At the same time, Oregon Public Broadcasting and Seattle’s KUOW public radio reported separate attacks in mid-November on six substations operated by Portland General Electric, the Bonneville Power Administration, the Cowlitz County Public Utility District, and Puget Sound Energy in Washington and Oregon. According to the reports, the incidents included violations of utility properties.
Vandals attacked two Duke Energy substations in Moore County, North Carolina, on December 3, leaving 45,000 customers without power for more than three days, according to officials. People armed with firearms opened fire and, in one case, broke into a facility, they claimed, and they remained at large nearly a month later.
As the last North Carolina customers’ power was restored on December 7, someone opened fire near a Duke Energy hydro facility in Ridgeway, South Carolina, about 130 miles south of Moore County. Federal investigators were comparing ballistics evidence from both attacks to see if they were linked.
Investigators looking into the North Carolina attacks were looking at online conspiracy theories to see if any played a role, according to two senior law enforcement officials briefed on the situation this month.
One popular theory was that the outages were staged to disrupt a drag show called “Downtown Divas” at the Sunrise Theater in Southern Pines, North Carolina.

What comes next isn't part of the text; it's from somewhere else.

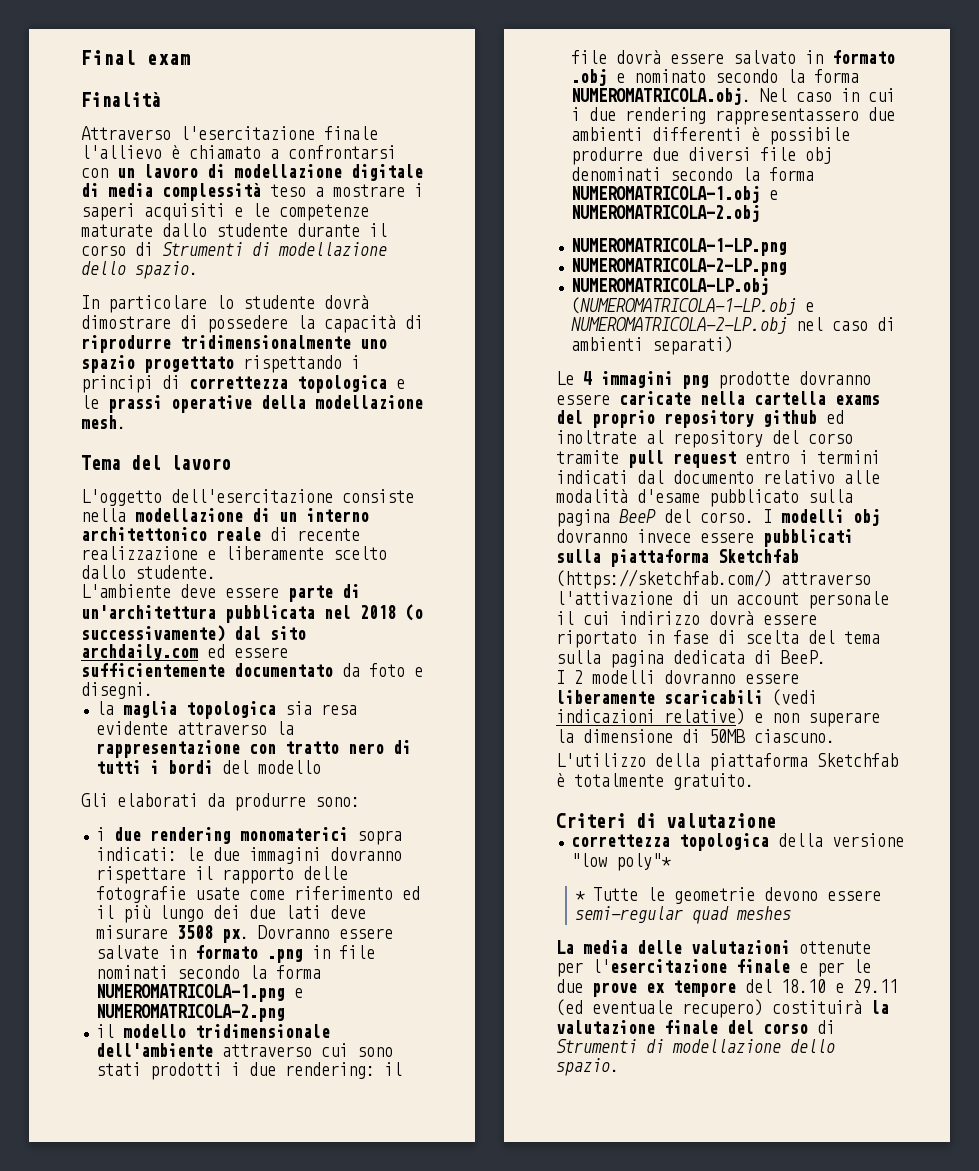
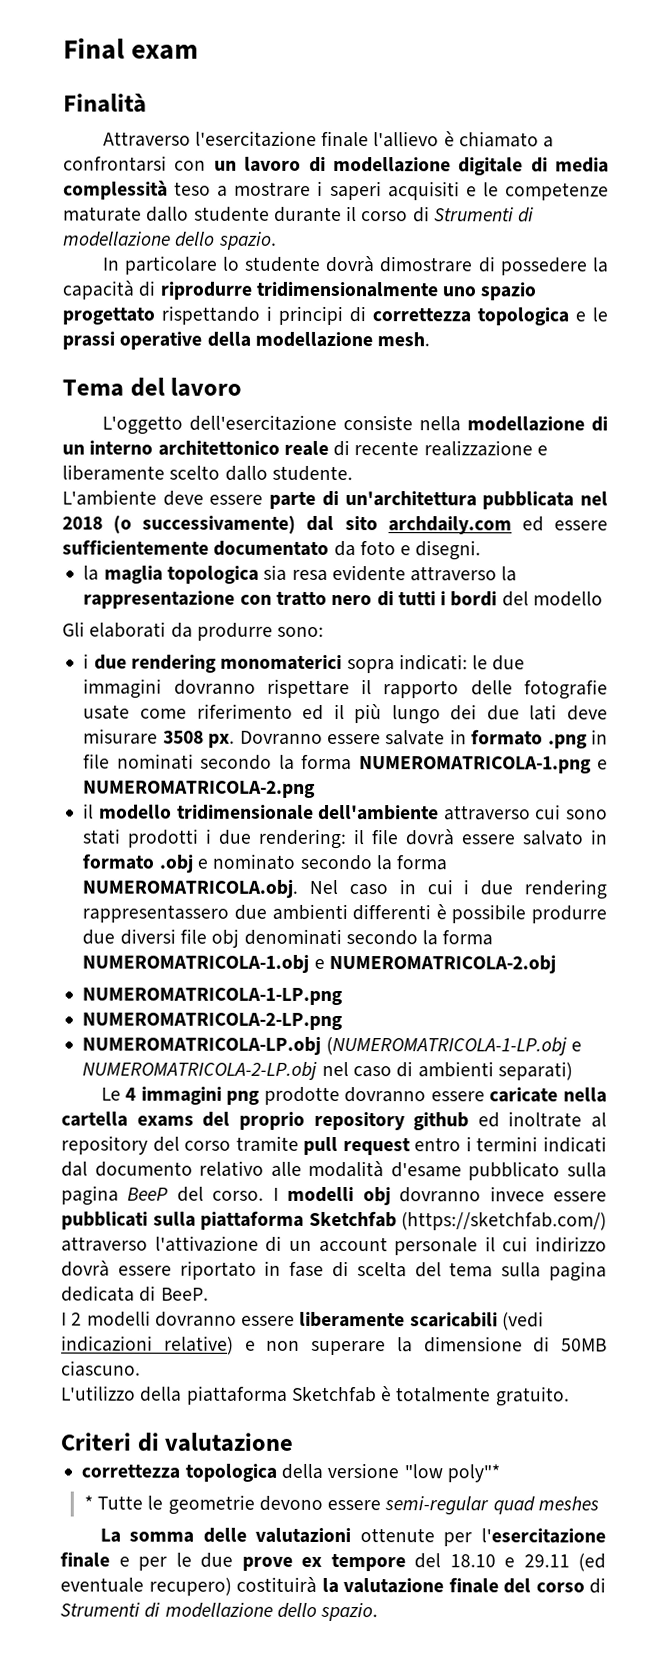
[583,940,628,954] media -> [129,1531,195,1543] somma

In the days leading up to the Saturday night event, anti-LGBTQ protesters targeted the location, which continued in the dark before ending early.
White supremacists and other right-wing extremists seeking American “destabilisation” have long targeted power infrastructure, according to Brian Levin, director of the Center for the Study of Hate and Extremism at California State University, San Bernardino, in February.
Three men pleaded guilty earlier this year in connection with a plot to disrupt the electricity grid, sow civil unrest and economic uncertainty, and eventually spark a race war, federal prosecutors said at the time.
There is no evidence that the attacks in Washington, Oregon, and the Carolinas were motivated similarly. The Tacoma-area attacks on Saturday were still being investigated.